Doctors treating Schumacher at the University of Grenoble hospital have started the process of awakening the seven-times Formula One world champion, who sustained severe head injuries in a skiing accident a month ago.
Unconfirmed reports suggest the 45-year-old has responded positively to neurological tests and instructions this past week.
Although Professor Peter Hutchinson, a neurosurgeon at the University of Cambridge, warned it would be premature to read too much into the developments, there is now a degree of hope for Schumacher.
"He has been in an induced coma for a long time," said Hutchinson, speaking to Press Association Sport.
"It's unusual for it to be a month. Typically it's much shorter than that, perhaps seven to 10 days, but the French do tend to keep people under sedation for longer than we would. At some point you have to reverse that.
"It is very difficult to read at present. The drugs take time to wear off, and it would be a week or so before you could be confident the sedation has left his system.
"In terms of how he's going to be, it would be a week before it would be clearer.
"But he's fit, he's relatively young compared to some of the head injuries we treat and he was conscious immediately afterwards, which suggests it's not a devastating brain injury, so he still has the potential for a favourable outcome."

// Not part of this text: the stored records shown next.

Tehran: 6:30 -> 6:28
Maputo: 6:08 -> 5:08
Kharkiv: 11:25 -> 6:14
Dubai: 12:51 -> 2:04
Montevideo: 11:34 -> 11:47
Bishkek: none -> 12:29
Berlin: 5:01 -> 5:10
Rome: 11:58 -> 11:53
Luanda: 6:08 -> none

Concern had previously grown as to whether Schumacher would ever make a recovery, or even wake again, after undergoing two operations to remove blood clots from his brain in the wake of the accident.

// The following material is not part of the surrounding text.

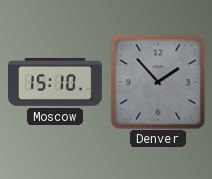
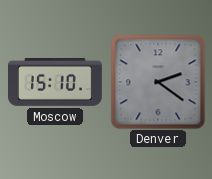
Denver: 1:53 -> 2:21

But, in light of growing reports Schumacher was being brought out of his coma, his manager Sabine Kehm was forced to react.
Via a statement, Kehm said: "Michael's sedation is being reduced in order to allow the start of the waking-up process, which may take a long time.

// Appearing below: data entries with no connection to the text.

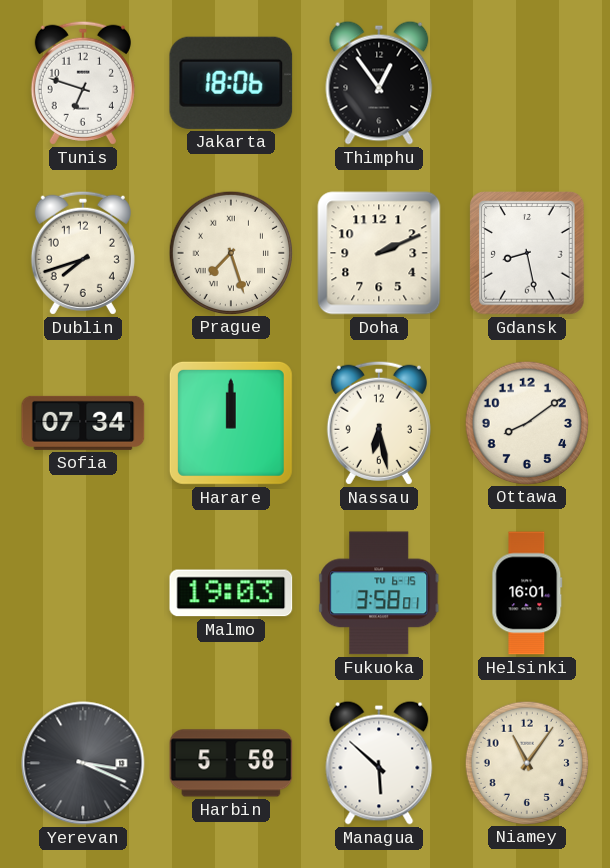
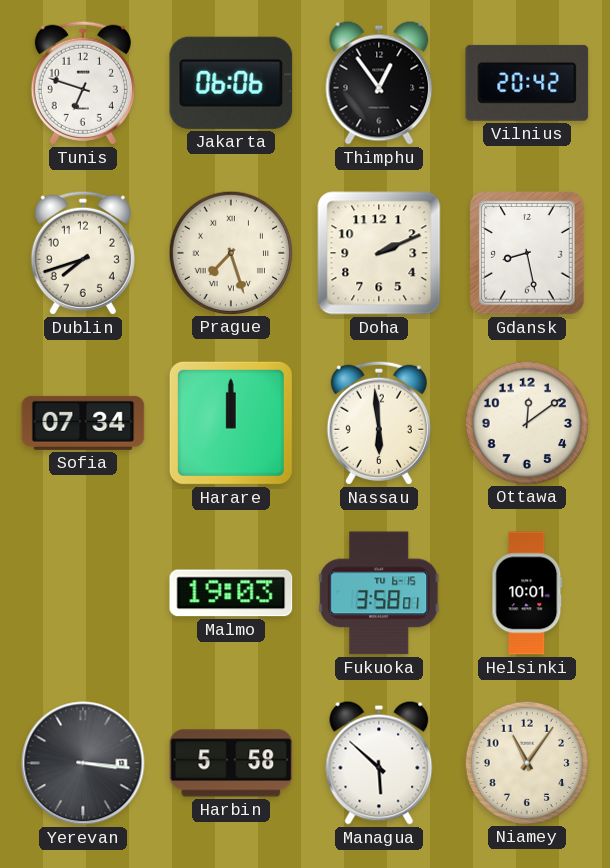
Jakarta: 18:06 -> 06:06
Vilnius: none -> 20:42
Nassau: 6:28 -> 5:59
Ottawa: 8:09 -> 12:09
Helsinki: 16:01 -> 10:01
Yerevan: 3:19 -> 3:16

"For the protection of the family, it was originally agreed by the interested parties to communicate this information only once this process was consolidated."
Kehm has stated no further updates will be given, and out of respect for Schumacher's family she has urged they continue to be left alone.
Kehm added: "The family of Michael Schumacher is again requesting for their privacy, and the medical secret, to be respected, and to not disturb the doctors treating Michael in their work.
"At the same time, the family wishes to express sincere appreciation for the sympathy they have received from around the world."